Toutes les communes auront le fichier, mais toutes ne taxeront pas
La transmission sera automatique pour les collectivités et les intercommunalités à fiscalité propre. Cela ne signifie pas que tous les logements vacants seront taxés partout de la même manière.
Dans les communes classées en zone tendue, la taxe s’appliquera après un an de vacance. Son taux sera fixé à 17 % la première année d’imposition, puis à 34 %. Une commune pourra décider de porter ces taux à 30 % puis 60 %.
Dans les autres communes, la taxe ne s’appliquera que si la commune ou l’intercommunalité décide de la créer. Elle pourra alors concerner les logements vacants depuis au moins deux ans, avec un taux limité à 50 %.
La nouvelle taxe sur la vacance des locaux d’habitation remplacera en 2027 les deux taxes actuelles sur les logements vacants. MySweetImmo a déjà détaillé ce que cette réforme changera pour les propriétaires.
À Paris, le taux montera jusqu’à 60 %
Paris a choisi les taux les plus élevés autorisés : 30 % la première année d’imposition, puis 60 %. Cette décision a été adoptée par le Conseil de Paris le 16 juillet 2026. La Ville de Paris compte 139 075 logements vacants hors résidences secondaires, soit environ 10 % de son parc, selon les données de l’Insee.

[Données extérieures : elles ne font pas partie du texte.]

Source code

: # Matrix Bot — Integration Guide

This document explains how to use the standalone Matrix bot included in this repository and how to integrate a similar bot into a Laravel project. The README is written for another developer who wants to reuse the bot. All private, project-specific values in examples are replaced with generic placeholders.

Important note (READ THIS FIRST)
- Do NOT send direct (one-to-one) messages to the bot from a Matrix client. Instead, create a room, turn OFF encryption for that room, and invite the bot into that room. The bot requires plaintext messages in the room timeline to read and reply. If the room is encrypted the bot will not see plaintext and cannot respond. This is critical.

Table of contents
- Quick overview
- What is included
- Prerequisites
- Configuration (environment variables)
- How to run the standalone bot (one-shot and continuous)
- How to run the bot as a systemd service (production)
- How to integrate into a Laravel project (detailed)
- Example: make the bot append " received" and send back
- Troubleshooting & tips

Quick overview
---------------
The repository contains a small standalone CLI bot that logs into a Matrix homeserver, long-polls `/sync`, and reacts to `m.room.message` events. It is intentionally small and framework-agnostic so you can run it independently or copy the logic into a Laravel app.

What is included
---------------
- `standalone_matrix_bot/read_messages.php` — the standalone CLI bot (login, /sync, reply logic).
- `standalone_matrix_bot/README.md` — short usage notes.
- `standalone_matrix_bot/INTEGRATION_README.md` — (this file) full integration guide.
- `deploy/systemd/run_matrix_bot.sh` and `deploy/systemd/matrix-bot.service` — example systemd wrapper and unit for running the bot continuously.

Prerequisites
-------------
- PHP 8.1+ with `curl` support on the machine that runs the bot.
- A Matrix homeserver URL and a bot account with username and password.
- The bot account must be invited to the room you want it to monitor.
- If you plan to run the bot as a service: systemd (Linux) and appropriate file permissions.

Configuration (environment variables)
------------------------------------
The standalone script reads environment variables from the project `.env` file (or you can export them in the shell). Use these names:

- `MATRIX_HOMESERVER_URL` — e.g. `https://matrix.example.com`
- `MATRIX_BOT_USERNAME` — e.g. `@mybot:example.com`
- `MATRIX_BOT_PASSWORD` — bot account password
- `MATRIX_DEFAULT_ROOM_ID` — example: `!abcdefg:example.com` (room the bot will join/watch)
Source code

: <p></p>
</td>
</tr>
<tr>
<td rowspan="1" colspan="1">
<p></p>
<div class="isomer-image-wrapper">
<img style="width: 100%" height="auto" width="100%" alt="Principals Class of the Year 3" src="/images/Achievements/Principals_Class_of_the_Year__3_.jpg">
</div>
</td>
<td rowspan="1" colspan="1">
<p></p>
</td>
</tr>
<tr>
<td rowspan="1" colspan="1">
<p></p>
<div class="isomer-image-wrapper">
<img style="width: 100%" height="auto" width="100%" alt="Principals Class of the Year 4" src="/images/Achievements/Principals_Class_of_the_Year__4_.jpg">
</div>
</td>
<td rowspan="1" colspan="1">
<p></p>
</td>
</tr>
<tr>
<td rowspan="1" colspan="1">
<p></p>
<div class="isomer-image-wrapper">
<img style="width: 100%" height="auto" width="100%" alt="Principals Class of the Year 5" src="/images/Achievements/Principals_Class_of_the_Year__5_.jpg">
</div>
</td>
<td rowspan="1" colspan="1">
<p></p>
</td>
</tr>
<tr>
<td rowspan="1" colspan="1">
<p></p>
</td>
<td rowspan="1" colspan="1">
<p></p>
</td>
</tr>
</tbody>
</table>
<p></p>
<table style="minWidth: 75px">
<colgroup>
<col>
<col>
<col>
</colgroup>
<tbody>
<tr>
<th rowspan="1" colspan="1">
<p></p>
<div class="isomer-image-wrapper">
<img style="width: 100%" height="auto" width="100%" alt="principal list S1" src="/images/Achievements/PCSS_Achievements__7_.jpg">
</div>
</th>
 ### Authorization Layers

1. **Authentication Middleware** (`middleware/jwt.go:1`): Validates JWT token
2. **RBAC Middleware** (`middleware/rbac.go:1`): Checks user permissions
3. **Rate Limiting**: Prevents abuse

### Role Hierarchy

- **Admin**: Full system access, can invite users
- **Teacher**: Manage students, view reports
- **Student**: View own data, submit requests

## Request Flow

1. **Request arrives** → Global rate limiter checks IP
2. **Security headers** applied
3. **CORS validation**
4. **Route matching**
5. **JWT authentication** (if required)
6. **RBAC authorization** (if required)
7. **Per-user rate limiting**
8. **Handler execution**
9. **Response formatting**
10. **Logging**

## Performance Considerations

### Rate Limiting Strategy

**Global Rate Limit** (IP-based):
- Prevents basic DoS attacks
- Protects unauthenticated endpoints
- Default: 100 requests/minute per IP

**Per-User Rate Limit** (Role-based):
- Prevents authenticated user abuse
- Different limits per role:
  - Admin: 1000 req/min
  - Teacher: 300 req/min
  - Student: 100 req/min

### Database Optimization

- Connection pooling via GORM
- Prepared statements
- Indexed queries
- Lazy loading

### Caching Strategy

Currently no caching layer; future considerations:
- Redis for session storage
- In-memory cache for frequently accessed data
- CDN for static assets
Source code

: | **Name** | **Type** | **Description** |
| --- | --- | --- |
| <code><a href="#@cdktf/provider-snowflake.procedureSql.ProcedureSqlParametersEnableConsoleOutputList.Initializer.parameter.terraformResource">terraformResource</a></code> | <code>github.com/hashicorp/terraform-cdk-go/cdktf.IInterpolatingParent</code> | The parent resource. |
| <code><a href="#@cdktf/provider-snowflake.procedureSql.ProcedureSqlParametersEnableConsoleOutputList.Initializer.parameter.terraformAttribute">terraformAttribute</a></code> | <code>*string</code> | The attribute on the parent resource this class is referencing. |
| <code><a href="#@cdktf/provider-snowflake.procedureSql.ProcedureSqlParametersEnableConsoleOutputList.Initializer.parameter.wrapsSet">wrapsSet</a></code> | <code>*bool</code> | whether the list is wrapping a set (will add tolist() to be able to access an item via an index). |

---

La capitale veut en remettre 20 000 sur le marché. Elle donne l’exemple d’un appartement vide de 30 m² dans le 17e arrondissement. Sa taxe passerait de 790 euros avant la réforme à 1 400 euros en 2027, puis à 2 800 euros à partir de 2028.
Cette hausse résulte à la fois de la réforme nationale et du choix de Paris d’appliquer les taux maximaux. Retrouvez notre décryptage complet sur la taxe parisienne sur les logements vacants.
Une taxe calculée sur la valeur locative cadastrale
Le montant de la taxe dépend de la valeur locative cadastrale du logement. Cette base fiscale repose sur une méthode d’évaluation datant de 1970, actualisée depuis par des coefficients.
La même valeur sert au calcul de la taxe foncière, mais avec une différence importante : la taxe foncière retient la moitié de la valeur locative après un abattement forfaitaire de 50 %, tandis que la taxe sur la vacance utilise la valeur entière.
Selon ORKA.tax, qui indique avoir étudié plus de 1 600 biens, 87 % des avis examinés reposaient sur une valeur locative jugée trop élevée. L’écart moyen atteindrait 260 euros par an et par foyer. Ces résultats concernent uniquement les dossiers audités par la plateforme.
« L’État met à jour ses fichiers d’occupation à la ligne près et les envoie aux mairies sans qu’elles aient à les demander. Dans le même temps, il continue d’asseoir l’impôt sur une fiche remplie à la construction et jamais rouverte depuis », souligne Manon Bellin, avocate fiscaliste et cofondatrice d’ORKA.tax.
Une erreur sur la surface, les éléments de confort, les dépendances ou l’état du logement peut modifier cette valeur. MySweetImmo explique comment vérifier les éléments qui alourdissent la taxe foncière.
Ce que les propriétaires doivent vérifier
Tous les logements vides ne sont pas taxables. Un bien occupé pendant plus de 90 jours consécutifs dans l’année échappe à la taxe. La vacance ne doit pas non plus être imposée au propriétaire.
Des travaux importants, une succession bloquée ou l’absence de locataire ou d’acheteur malgré un prix conforme au marché peuvent notamment justifier une vacance indépendante de sa volonté. Le propriétaire doit conserver les devis, annonces, mandats et autres documents permettant de prouver sa situation.
Il doit aussi vérifier les informations déclarées dans son espace « Gérer mes biens immobiliers » sur impots.gouv.fr. Si les caractéristiques cadastrales du logement sont inexactes, il peut demander leur correction et déposer une réclamation.
« Une mairie va recevoir un fichier nominatif et un pouvoir de taxation jusqu’à 60 %. Elle va l’exercer sur une valeur locative qu’elle n’a pas établie, qu’elle ne peut pas corriger, et dont les erreurs lui seront facturées en dégrèvements », souligne Gary Cahn, avocat fiscaliste et créateur d’ORKA.tax.